"Через две недели с вами все будет в порядке", - сказал Государь своим высокопоставленным чиновникам, уезжая в Дрезден. Он глубоко ошибался. Одни и те же причины всегда приводят к одним и тем же последствиям, то, что произошло в 1794 году, повторилось в 1812 году: поскольку кукурузу больше нельзя было свободно продавать, она ушла в подполье.
В начале июня "Реал" сообщил Совету по продовольствию *о значительном снижении сборов за мукомольную продукцию в окрестностях Парижа и их почти полном прекращении в нескольких местах". Императорский указ разрешал реквизировать зерно на фермах, но последствий такой операции следовало опасаться в то время, когда массовые отъезды призывников уже оказали сильное тревожное воздействие на сельскую местность. Поэтому производство оставалось бесплатным, и продажи под прилавком стали правилом почти везде. Месяц спустя провал налога был признан всеми; он не привел ни к чему, кроме еще большего истощения Запасов и вывода на рынок видов муки, смешанной с фасолью, кониной и фасолью.
Паника начала распространяться среди общественности. Каждое утро перед булочными стояли неуправляемые очереди, и распространился слух, что "население Парижа должно было сократиться до половины фунта хлеба". Такая мера была бы терпимой (как мы обнаружили в наши дни), но в то время она звучала ужасно, и Совет продовольствия не осмеливался даже подумать об этом, как и всерьез не пытался реквизировать муку. Его члены довольствовались тем, что повторяли, что приближается конец июля и хороший урожай все исправит.
К несчастью, они снова ошиблись. Хотя урожаи 1812 года были неплохими, рынок был слишком сильно расстроен, чтобы восстановить равновесие в течение многих долгих месяцев. Мука только робко выглядела; цена упала на один-два пункта, а затем снова резко подскочила. Это было особенно заметно, когда 11 ноября, в День Святого Мартина, дата, которая обычно совпадала с самыми низкими ценами года, кукуруза подорожала на два франка— событие, беспрецедентное в истории рынка.
Такова была ситуация, когда началась зима. Это грозило быть очень серьезным, и это привело к бесконечным очередям бедных людей к дверям пекарен.
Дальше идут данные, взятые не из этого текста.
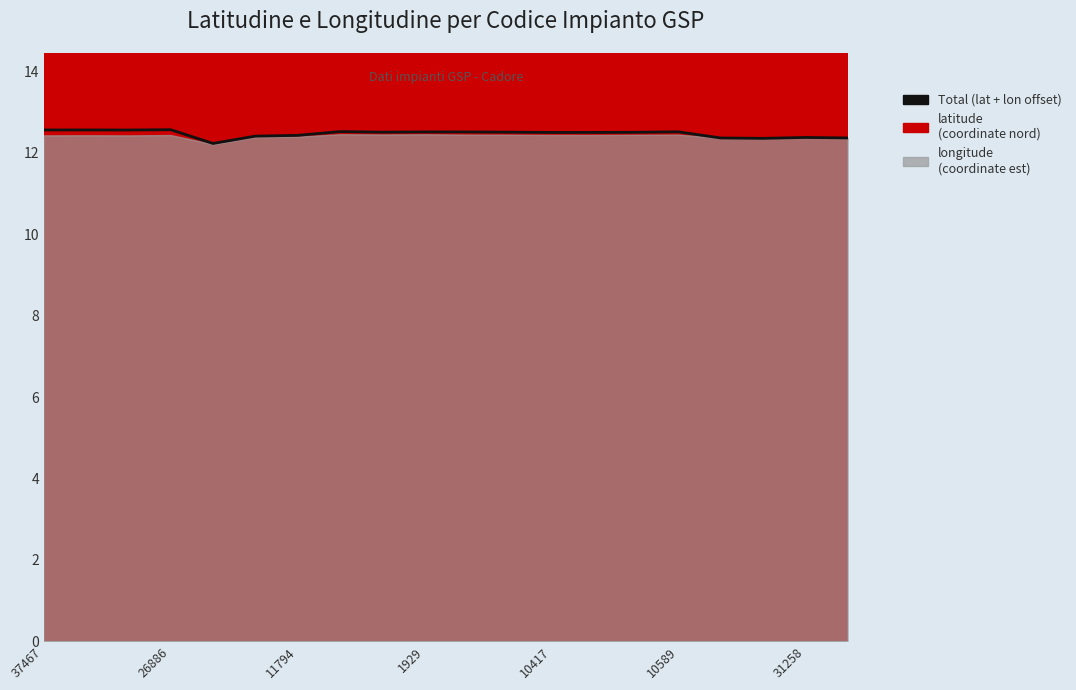

How many data points does each series have?

20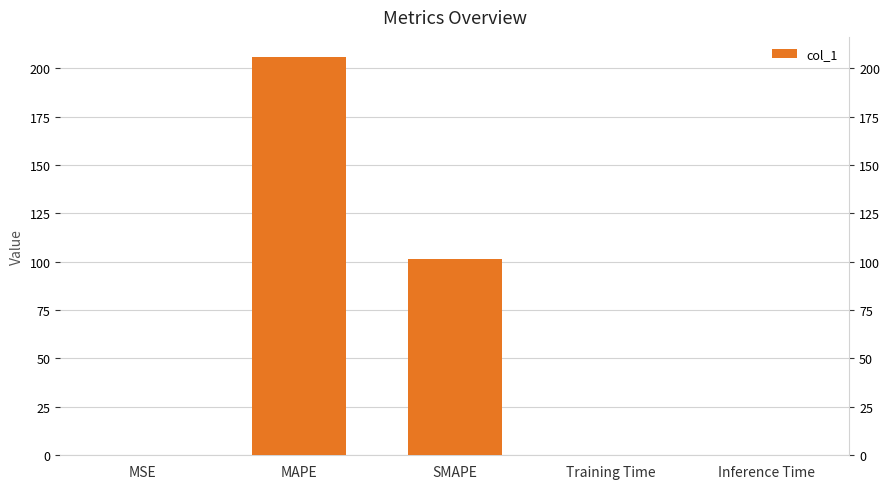

The value at MSE is 0.0. True or false?

False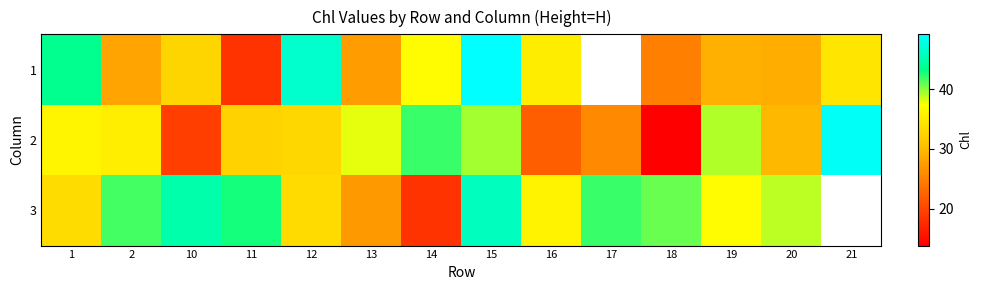

True or false: 3 has a value of 5.7 at 13.

False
С одной недели на другую возникла необходимость увеличить запасы Запасов на тысячу мешков, а их так и не удалось найти. Тем временем император вернулся из России—в каком состоянии духа можно себе представить. Была ли великая военная трагедия удвоена годом голода во Франции?
В этот момент удача изменилась. Как раз в тот момент, когда надежда, казалось, была потеряна, 28 декабря на рынке в Монлери было объявлено о значительном падении цен, которое вскоре распространилось по всей стране; чудо, которое не удалось в июле, свершилось шесть месяцев спустя. Природа все еще оставалась доброй волшебницей, какой она всегда была, но, как застенчивая хозяйка, она требовала, чтобы ее умоляли.
Издалека видно, что этот длительный кризис 1811-12 годов может преподать нам не один урок. Его влияние на общественное мнение, несомненно, было в основном обусловлено его появлением после периода большого процветания, но оно также могло быть предотвращено или, по крайней мере, смягчено другой политикой.
Никакой помощи нельзя было ожидать ни от реквизиции муки, ни от воскрешения Максимума, опасность которого была продемонстрирована якобинским экспериментом. С другой стороны, можно было бы попытаться ограничить потребление, применив определенные меры, с которыми мы теперь знакомы и которые здравый смысл людей заставляет их соглашаться, когда этого требуют обстоятельства.